Source passage:
EPCC: Cluster Helps Solve Exascale I/O Challenges

Intel® Optane™ persistent memory with 2nd Gen Intel® Xeon® Scalable processors accelerate HPC workloads.

Executive Summary
EPCC (Edinburgh Parallel Computing Center)  is a hotbed for scientific research using High Performance Computing (HPC). The center has gained an international reputation for the most advanced capability in all aspects of HPC, High Performance Data Analytics (HPDA), and novel computing. EPCC hosts ARCHER (Advanced Research Computing High End Resource), Cirrus, and Tesseract, the United Kingdom’s Extreme Scaling service of the DiRAC (Distributed Research utilizing Advanced Computing) facility. Tesseract is a 20,000-plus core hypercube-based supercomputer built on Intel® Xeon® Scal­able processors and Intel® Omni-Path Architecture (Intel® OPA) fabric. But among its other resources is a smaller, yet as important, cluster that enabled breakthrough research on the NEXTGenIO project. Researchers use this cluster, built by Fujitsu on 2nd Generation Intel Xeon Scalable processors and Intel® Optane™ persistent memory, to modify and optimize codes that can deliver the benefits of Intel Optane persistent memory for high-throughput parallel workloads.

To achieve Exascale computing requires addressing many challenges, including those with HPC I/O, which has lagged behind other HPC advances. EPCC led the NEXTGenIO project, funded by the European Commission, with research into how to leverage byte-addressable persistent memory (B-APM) for large parallel com­puting workloads. Partners in NEXTGenIO include EPCC, Intel, Fujitsu, Barcelona Supercomputing Center (BSC), Technische Universitat Dresden, ARM/Allinea, European Center for Medium-range Weather Forecasting (ECMWF), and ARCTUR.

Intel Optane persistent memory along with 2nd Generation Intel Xeon Scalable processors deliver a flexible B-APM architecture for servers using Intel Optane persistent memory.

Data:
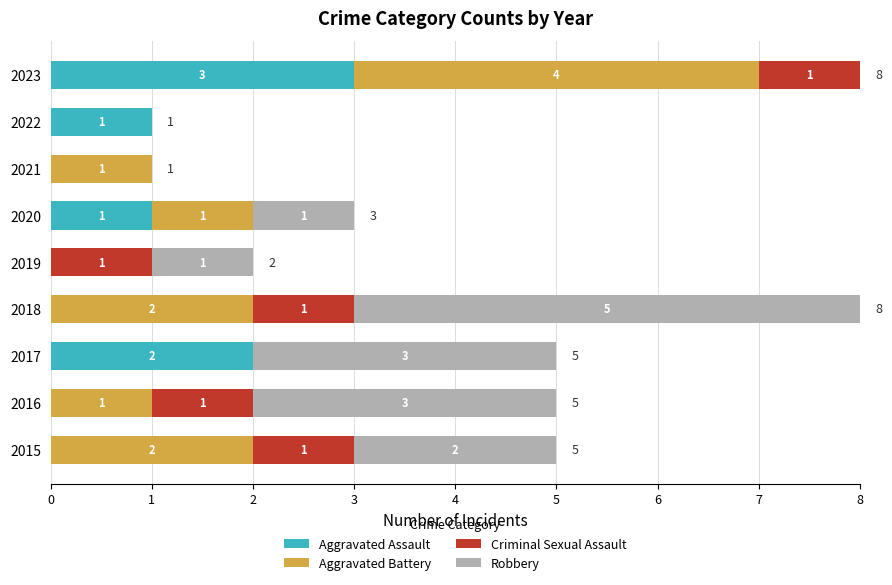

Count the number of categories in the chart.

9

Brief 1:
Translate this sentence from the EPCC case study into Spanish: "The center has gained an international reputation for the most advanced capability in all aspects of HPC, High Performance Data Analytics (HPDA), and novel computing."
Brief 2:
Reproduce word for word the stretch of the EPCC case study from "Intel Optane persistent memory along" through "Optane persistent memory.".
Base your work only on the EPCC case study, not on the data.

Exercise solution 1:
El centro se ha ganado una reputación internacional por contar con la capacidad más avanzada en todos los aspectos de la HPC, el análisis de datos de alto rendimiento (HPDA) y la computación novedosa.

Exercise solution 2:
Intel Optane persistent memory along with 2nd Generation Intel Xeon Scalable processors deliver a flexible B-APM architecture for servers using Intel Optane persistent memory.